- Born: October 10, 1974
- Died: October 7, 2025 (aged 50)

= Yen Cheng-kuo =

Taiwanese actor and director (1974–2025)

Yen Cheng-kuo (顏正國; October 10, 1974 – October 7, 2025) was a Taiwanese actor, director and calligraphy teacher.

== Early life and career ==
Yen was born October 10, 1974 in Xizhi, Taipei County. His father was a soldier in the Republic of China Army. He entered the film industry at the age of six, debuting in My Native Land (1980), directed by Li Hsing.
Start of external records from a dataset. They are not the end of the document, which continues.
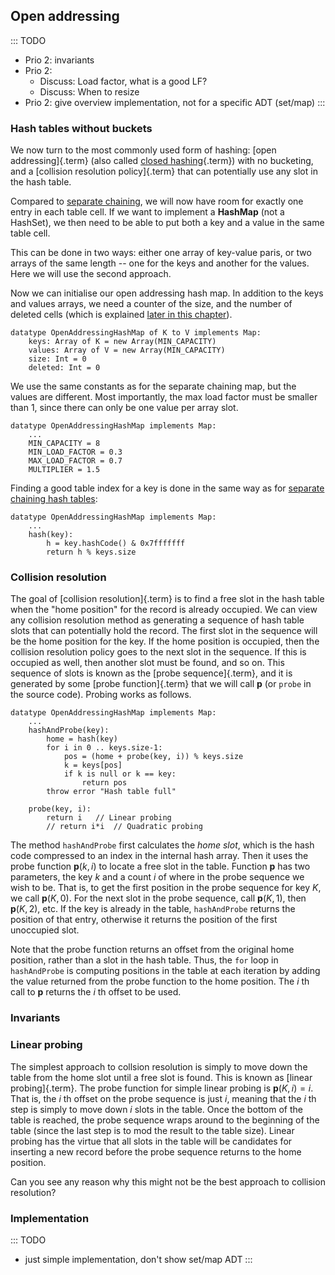 
## Open addressing

::: TODO
- Prio 2: invariants
- Prio 2:
    - Discuss: Load factor, what is a good LF?
    - Discuss: When to resize
- Prio 2: give overview implementation, not for a specific ADT (set/map)
:::


### Hash tables without buckets

We now turn to the most commonly used form of hashing:
[open addressing]{.term} (also called [closed hashing](#closed-hash-system){.term})
with no bucketing, and a [collision resolution policy]{.term} that can potentially use any slot in the hash table.

Compared to [separate chaining](#separate-chaining),
we will now have room for exactly one entry in each table
cell. If we want to implement a **HashMap** (not a HashSet), we then
need to be able to put both a key and a value in the same table cell.

This can be done in two ways: either one array of key-value paris,
or two arrays of the same length -- one for the keys and another for the values.
Here we will use the second approach.

Now we can initialise our open addressing hash map. In addition to the
keys and values arrays, we need a counter of the size, and the number
of deleted cells (which is explained
[later in this chapter](#open-addressing-deletion)).

    datatype OpenAddressingHashMap of K to V implements Map:
        keys: Array of K = new Array(MIN_CAPACITY)
        values: Array of V = new Array(MIN_CAPACITY)
        size: Int = 0
        deleted: Int = 0

We use the same constants as for the separate chaining map, but the
values are different. Most importantly, the max load factor must be
smaller than 1, since there can only be one value per array slot.

    datatype OpenAddressingHashMap implements Map:
        ...
        MIN_CAPACITY = 8
        MIN_LOAD_FACTOR = 0.3
        MAX_LOAD_FACTOR = 0.7
        MULTIPLIER = 1.5

Finding a good table index for a key is done in the same way as for
[separate chaining hash tables](#converting-objects-to-table-indices):

    datatype OpenAddressingHashMap implements Map:
        ...
        hash(key):
            h = key.hashCode() & 0x7fffffff
            return h % keys.size

### Collision resolution

The goal of [collision resolution]{.term} is to
find a free slot in the hash table when the "home position" for the
record is already occupied. We can view any collision resolution method
as generating a sequence of hash table slots that can potentially hold
the record. The first slot in the sequence will be the home position for
the key. If the home position is occupied, then the collision resolution
policy goes to the next slot in the sequence. If this is occupied as
well, then another slot must be found, and so on. This sequence of slots
is known as the [probe sequence]{.term}, and it
is generated by some [probe function]{.term}
that we will call **p** (or `probe` in the source code). Probing works
as follows.

    datatype OpenAddressingHashMap implements Map:
        ...
        hashAndProbe(key):
            home = hash(key)
            for i in 0 .. keys.size-1:
                pos = (home + probe(key, i)) % keys.size
                k = keys[pos]
                if k is null or k == key:
                    return pos
            throw error "Hash table full"

        probe(key, i):
            return i   // Linear probing
            // return i*i  // Quadratic probing


The method `hashAndProbe` first calculates the *home slot*, which is the
hash code compressed to an index in the internal hash array. Then it
uses the probe function $\textbf{p}(k, i)$ to locate a free slot in the
table. Function **p** has two parameters, the key $k$ and a count $i$ of
where in the probe sequence we wish to be. That is, to get the first
position in the probe sequence for key $K$, we call $\textbf{p}(K, 0)$.
For the next slot in the probe sequence, call $\textbf{p}(K, 1)$, then
$\textbf{p}(K, 2)$, etc. If the key is already in the table,
`hashAndProbe` returns the position of that entry, otherwise it returns
the position of the first unoccupied slot.

Note that the probe function returns an offset from the original home
position, rather than a slot in the hash table. Thus, the `for` loop in
`hashAndProbe` is computing positions in the table at each iteration by
adding the value returned from the probe function to the home position.
The $i$ th call to **p** returns the $i$ th offset to be used.

### Invariants


### Linear probing

The simplest approach to collsion resolution is simply to move down the
table from the home slot until a free slot is found. This is known as
[linear probing]{.term}. The probe function for
simple linear probing is $\textbf{p}(K, i) = i$. That is, the $i$ th
offset on the probe sequence is just $i$, meaning that the $i$ th step
is simply to move down $i$ slots in the table. Once the bottom of the
table is reached, the probe sequence wraps around to the beginning of
the table (since the last step is to mod the result to the table size).
Linear probing has the virtue that all slots in the table will be
candidates for inserting a new record before the probe sequence returns
to the home position.

<inlineav id="linProbeCON1" src="Hashing/linProbeCON1.js" name="Linear Probing Slideshow 1" links="Hashing/linProbeCON.css"/>

Can you see any reason why this might not be the best approach to
collision resolution?

### Implementation

::: TODO
- just simple implementation, don't show set/map ADT
:::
Throughout his career, he acted in a number of feature films directed or executive produced by Hou Hsiao-hsien, including Growing Up (1983), A Summer at Grandpa's (1984), and Dust of Angels (1992). He was nominated for the Golden Horse Award for Best Child Star in 1983, for his role in The Sandwich Man.

== Personal life and death ==
In the late 1980s, Yen became addicted to drugs and was arrested in 1991 for using amphetamines, causing public uproar. He was also arrested for possessing a firearm.
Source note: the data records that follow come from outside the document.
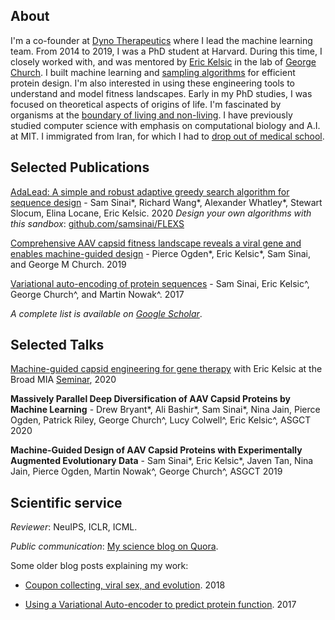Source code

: 
## About
I'm a co-founder at [Dyno Therapeutics](http://www.dynotx.com) where I lead the machine learning team. From 2014 to 2019, I was a PhD student at Harvard. During this time, I closely worked with, and was mentored by [Eric Kelsic](https://www.linkedin.com/in/kelsic) in the lab of [George Church](http://arep.med.harvard.edu/). I built machine learning and [sampling algorithms](https://arxiv.org/abs/2010.10614) for efficient protein design.  I'm also interested in using these engineering tools to understand and model fitness landscapes. Early in my PhD studies, I was focused on theoretical aspects of origins of life. I'm fascinated by organisms at the [boundary of living and non-living](https://www.forbes.com/sites/quora/2016/10/10/what-did-the-earliest-life-on-earth-look-like/?sh=4320acea6f26). I have previously studied computer science with emphasis on computational biology and A.I. at MIT. I immigrated from Iran, for which I had to [drop out of medical school](https://qz.com/343467/why-i-became-a-computer-scientist-instead-of-a-doctor/).

## Selected Publications

[AdaLead: A simple and robust adaptive greedy search algorithm for sequence design](https://arxiv.org/abs/2010.02141) - Sam Sinai\*, Richard Wang\*, Alexander Whatley\*, Stewart Slocum, Elina Locane, Eric Kelsic. 2020
  *Design your own algorithms with this sandbox*: [github.com/samsinai/FLEXS](https://github.com/samsinai/FLEXS)

[Comprehensive AAV capsid fitness landscape reveals a viral gene and enables machine-guided design](https://www.ncbi.nlm.nih.gov/pmc/articles/PMC7197022/) - Pierce Ogden\*, Eric Kelsic\*, Sam Sinai, and George M Church. 2019 

[Variational auto-encoding of protein sequences](https://arxiv.org/pdf/1712.03346.pdf) - Sam Sinai, Eric Kelsic^, George Church^, and Martin Nowak^. 2017

*A complete list is available on [Google Scholar](https://scholar.google.com/citations?user=4k0EcsIAAAAJ&hl=en)*. 

## Selected Talks

[Machine-guided capsid engineering for gene therapy](https://www.youtube.com/watch?v=QLURMsm72cE) with Eric Kelsic at the Broad MIA [Seminar](https://www.broadinstitute.org/talks/spring-2021/mia), 2020

**Massively Parallel Deep Diversification of AAV Capsid Proteins by Machine Learning** - Drew Bryant\*, Ali Bashir\*, Sam Sinai\*, Nina Jain, Pierce Ogden, Patrick Riley, George Church^, Lucy Colwell^, Eric Kelsic^, ASGCT 2020

**Machine-Guided Design of AAV Capsid Proteins with Experimentally Augmented Evolutionary Data** - Sam Sinai\*, Eric Kelsic\*, Javen Tan, Nina Jain, Pierce Ogden, Martin Nowak^, George Church^, ASGCT 2019



## Scientific service

*Reviewer*:  NeuIPS, ICLR, ICML. 

*Public communication*: [My science blog on Quora](https://www.quora.com/q/darwinsvr). 

Some older blog posts explaining my work:
- [Coupon collecting, viral sex, and evolution](_posts/2018-03-29-Coupon-collecting,-viral-sex,-and-evolution.markdown). 2018

- [Using a Variational Auto-encoder to predict protein function](_posts/2017-08-14-Using-a-Variational-Autoencoder-to-predict-protein-function.markdown). 2017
On July 1, 2001, Yen and a group of other people kidnapped Shi Jindu, a drug dealer in Dacun, Changhua County, and extorted NT$200 and 2 kilograms of amphetamine. He was released from Taichung Prison in March 2012 after serving 11 years.

In later life, he worked as a calligraphy teacher and published a book, Giving Up Fists and Painting a New Life through Calligraphy — Kung Fu Kid Yen Cheng-kuo's Youth and Awakening.

Yen died at the age of 50 of lung cancer on October 7, 2025, while hospitalized at Far Eastern Memorial Hospital.